--- RECORDS SUPPLIED Enclosed Below ---

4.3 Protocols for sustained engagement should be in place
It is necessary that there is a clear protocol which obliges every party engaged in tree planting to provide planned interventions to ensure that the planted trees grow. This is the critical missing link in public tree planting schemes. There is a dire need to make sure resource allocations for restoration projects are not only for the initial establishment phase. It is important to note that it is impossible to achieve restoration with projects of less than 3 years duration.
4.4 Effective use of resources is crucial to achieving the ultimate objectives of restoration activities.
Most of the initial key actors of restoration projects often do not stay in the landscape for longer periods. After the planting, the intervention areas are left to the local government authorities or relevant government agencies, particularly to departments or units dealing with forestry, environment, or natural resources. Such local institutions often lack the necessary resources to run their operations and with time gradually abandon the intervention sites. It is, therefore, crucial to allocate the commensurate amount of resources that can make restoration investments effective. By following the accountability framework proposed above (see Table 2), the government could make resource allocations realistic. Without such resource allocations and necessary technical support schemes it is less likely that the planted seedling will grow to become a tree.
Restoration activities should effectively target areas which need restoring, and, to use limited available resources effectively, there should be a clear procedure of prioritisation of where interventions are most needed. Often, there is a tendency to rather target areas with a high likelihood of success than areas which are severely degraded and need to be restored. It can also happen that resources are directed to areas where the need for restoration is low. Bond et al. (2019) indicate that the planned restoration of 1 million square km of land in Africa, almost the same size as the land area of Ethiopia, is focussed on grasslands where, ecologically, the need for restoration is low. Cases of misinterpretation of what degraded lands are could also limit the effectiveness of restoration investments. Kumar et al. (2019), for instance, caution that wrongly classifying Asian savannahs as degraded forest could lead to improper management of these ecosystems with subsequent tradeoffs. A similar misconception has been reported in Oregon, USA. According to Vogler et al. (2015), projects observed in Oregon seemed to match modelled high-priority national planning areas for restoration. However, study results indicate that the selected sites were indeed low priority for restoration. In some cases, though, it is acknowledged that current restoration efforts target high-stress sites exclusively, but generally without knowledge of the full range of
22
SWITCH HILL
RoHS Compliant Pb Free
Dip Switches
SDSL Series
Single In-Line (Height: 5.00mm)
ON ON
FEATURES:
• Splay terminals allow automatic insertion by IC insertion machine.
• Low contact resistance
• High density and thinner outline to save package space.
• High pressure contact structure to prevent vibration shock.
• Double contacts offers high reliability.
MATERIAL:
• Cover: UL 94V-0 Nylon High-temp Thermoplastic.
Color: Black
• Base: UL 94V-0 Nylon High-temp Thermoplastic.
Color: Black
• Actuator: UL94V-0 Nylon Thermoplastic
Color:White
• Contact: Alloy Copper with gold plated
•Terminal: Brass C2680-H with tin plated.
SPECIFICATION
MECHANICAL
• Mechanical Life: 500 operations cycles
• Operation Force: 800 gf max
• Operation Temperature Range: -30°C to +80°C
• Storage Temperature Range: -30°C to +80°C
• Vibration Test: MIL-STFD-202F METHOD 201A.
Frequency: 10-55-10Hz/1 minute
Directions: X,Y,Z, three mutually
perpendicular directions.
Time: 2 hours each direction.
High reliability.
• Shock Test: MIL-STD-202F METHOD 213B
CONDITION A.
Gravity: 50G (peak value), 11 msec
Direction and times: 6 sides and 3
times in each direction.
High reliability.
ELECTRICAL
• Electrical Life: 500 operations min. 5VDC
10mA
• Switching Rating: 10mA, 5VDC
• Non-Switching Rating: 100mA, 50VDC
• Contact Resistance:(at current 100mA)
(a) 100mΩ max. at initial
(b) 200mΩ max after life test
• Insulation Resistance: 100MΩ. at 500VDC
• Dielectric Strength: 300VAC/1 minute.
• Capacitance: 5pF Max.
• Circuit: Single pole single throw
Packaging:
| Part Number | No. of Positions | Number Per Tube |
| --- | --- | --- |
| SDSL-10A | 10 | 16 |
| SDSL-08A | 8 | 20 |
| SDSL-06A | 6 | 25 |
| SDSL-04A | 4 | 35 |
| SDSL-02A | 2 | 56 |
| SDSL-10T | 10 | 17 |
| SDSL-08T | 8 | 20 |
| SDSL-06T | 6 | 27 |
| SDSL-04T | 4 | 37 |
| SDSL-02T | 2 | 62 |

--- End of Enclosed RECORDS SUPPLIED ---

# EXERCISE PROMPT
All lines of the entries above where "allocations" turns up should be reported.

# REPLY TO THE TASK
It is necessary that there is a clear protocol which obliges every party engaged in tree planting to provide planned interventions to ensure that the planted trees grow. This is the critical missing link in public tree planting schemes. There is a dire need to make sure resource allocations for restoration projects are not only for the initial establishment phase. It is important to note that it is impossible to achieve restoration with projects of less than 3 years duration.
Most of the initial key actors of restoration projects often do not stay in the landscape for longer periods. After the planting, the intervention areas are left to the local government authorities or relevant government agencies, particularly to departments or units dealing with forestry, environment, or natural resources. Such local institutions often lack the necessary resources to run their operations and with time gradually abandon the intervention sites. It is, therefore, crucial to allocate the commensurate amount of resources that can make restoration investments effective. By following the accountability framework proposed above (see Table 2), the government could make resource allocations realistic. Without such resource allocations and necessary technical support schemes it is less likely that the planted seedling will grow to become a tree.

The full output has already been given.